**WORK TO BE COMPLETED**: Please print each entry below exactly as it reads.

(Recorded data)
- - - -

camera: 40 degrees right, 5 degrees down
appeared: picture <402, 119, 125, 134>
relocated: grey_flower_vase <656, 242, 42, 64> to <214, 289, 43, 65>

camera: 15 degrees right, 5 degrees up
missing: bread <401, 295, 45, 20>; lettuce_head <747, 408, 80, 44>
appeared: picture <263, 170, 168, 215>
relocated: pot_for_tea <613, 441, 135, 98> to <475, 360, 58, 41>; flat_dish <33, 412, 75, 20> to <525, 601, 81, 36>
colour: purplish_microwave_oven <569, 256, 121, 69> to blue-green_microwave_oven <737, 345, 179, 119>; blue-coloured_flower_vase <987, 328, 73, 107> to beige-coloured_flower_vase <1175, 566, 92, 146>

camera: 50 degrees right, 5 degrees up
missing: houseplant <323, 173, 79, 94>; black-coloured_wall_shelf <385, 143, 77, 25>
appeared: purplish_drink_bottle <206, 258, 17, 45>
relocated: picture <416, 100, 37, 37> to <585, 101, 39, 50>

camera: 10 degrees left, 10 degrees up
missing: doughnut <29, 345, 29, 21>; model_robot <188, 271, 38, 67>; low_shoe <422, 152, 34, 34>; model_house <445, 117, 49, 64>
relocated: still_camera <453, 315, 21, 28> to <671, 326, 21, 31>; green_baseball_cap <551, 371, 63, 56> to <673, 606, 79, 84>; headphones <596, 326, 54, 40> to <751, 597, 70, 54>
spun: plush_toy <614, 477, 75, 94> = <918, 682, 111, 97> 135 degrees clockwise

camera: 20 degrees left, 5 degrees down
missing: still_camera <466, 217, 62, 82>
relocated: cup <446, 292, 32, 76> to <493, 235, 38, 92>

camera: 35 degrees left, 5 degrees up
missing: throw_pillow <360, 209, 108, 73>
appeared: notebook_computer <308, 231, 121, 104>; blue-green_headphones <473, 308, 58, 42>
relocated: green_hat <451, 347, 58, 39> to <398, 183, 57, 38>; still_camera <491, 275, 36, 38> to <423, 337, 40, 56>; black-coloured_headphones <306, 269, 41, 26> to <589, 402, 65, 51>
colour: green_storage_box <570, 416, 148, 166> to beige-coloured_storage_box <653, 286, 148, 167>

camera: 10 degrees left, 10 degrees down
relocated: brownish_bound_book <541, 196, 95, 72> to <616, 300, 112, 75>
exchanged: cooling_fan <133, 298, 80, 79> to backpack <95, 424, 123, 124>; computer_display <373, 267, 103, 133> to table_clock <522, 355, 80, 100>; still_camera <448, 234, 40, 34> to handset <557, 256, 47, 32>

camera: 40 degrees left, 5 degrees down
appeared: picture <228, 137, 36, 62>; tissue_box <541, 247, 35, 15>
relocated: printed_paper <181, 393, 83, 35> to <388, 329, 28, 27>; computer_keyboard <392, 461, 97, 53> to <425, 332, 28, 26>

- - - -

**SOLVED PROBLEM**:
camera: 40 degrees right, 5 degrees down
appeared: picture <402, 119, 125, 134>
relocated: grey_flower_vase <656, 242, 42, 64> to <214, 289, 43, 65>

camera: 15 degrees right, 5 degrees up
missing: bread <401, 295, 45, 20>; lettuce_head <747, 408, 80, 44>
appeared: picture <263, 170, 168, 215>
relocated: pot_for_tea <613, 441, 135, 98> to <475, 360, 58, 41>; flat_dish <33, 412, 75, 20> to <525, 601, 81, 36>
colour: purplish_microwave_oven <569, 256, 121, 69> to blue-green_microwave_oven <737, 345, 179, 119>; blue-coloured_flower_vase <987, 328, 73, 107> to beige-coloured_flower_vase <1175, 566, 92, 146>

camera: 50 degrees right, 5 degrees up
missing: houseplant <323, 173, 79, 94>; black-coloured_wall_shelf <385, 143, 77, 25>
appeared: purplish_drink_bottle <206, 258, 17, 45>
relocated: picture <416, 100, 37, 37> to <585, 101, 39, 50>

camera: 10 degrees left, 10 degrees up
missing: doughnut <29, 345, 29, 21>; model_robot <188, 271, 38, 67>; low_shoe <422, 152, 34, 34>; model_house <445, 117, 49, 64>
relocated: still_camera <453, 315, 21, 28> to <671, 326, 21, 31>; green_baseball_cap <551, 371, 63, 56> to <673, 606, 79, 84>; headphones <596, 326, 54, 40> to <751, 597, 70, 54>
spun: plush_toy <614, 477, 75, 94> = <918, 682, 111, 97> 135 degrees clockwise

camera: 20 degrees left, 5 degrees down
missing: still_camera <466, 217, 62, 82>
relocated: cup <446, 292, 32, 76> to <493, 235, 38, 92>

camera: 35 degrees left, 5 degrees up
missing: throw_pillow <360, 209, 108, 73>
appeared: notebook_computer <308, 231, 121, 104>; blue-green_headphones <473, 308, 58, 42>
relocated: green_hat <451, 347, 58, 39> to <398, 183, 57, 38>; still_camera <491, 275, 36, 38> to <423, 337, 40, 56>; black-coloured_headphones <306, 269, 41, 26> to <589, 402, 65, 51>
colour: green_storage_box <570, 416, 148, 166> to beige-coloured_storage_box <653, 286, 148, 167>

camera: 10 degrees left, 10 degrees down
relocated: brownish_bound_book <541, 196, 95, 72> to <616, 300, 112, 75>
exchanged: cooling_fan <133, 298, 80, 79> to backpack <95, 424, 123, 124>; computer_display <373, 267, 103, 133> to table_clock <522, 355, 80, 100>; still_camera <448, 234, 40, 34> to handset <557, 256, 47, 32>

camera: 40 degrees left, 5 degrees down
appeared: picture <228, 137, 36, 62>; tissue_box <541, 247, 35, 15>
relocated: printed_paper <181, 393, 83, 35> to <388, 329, 28, 27>; computer_keyboard <392, 461, 97, 53> to <425, 332, 28, 26>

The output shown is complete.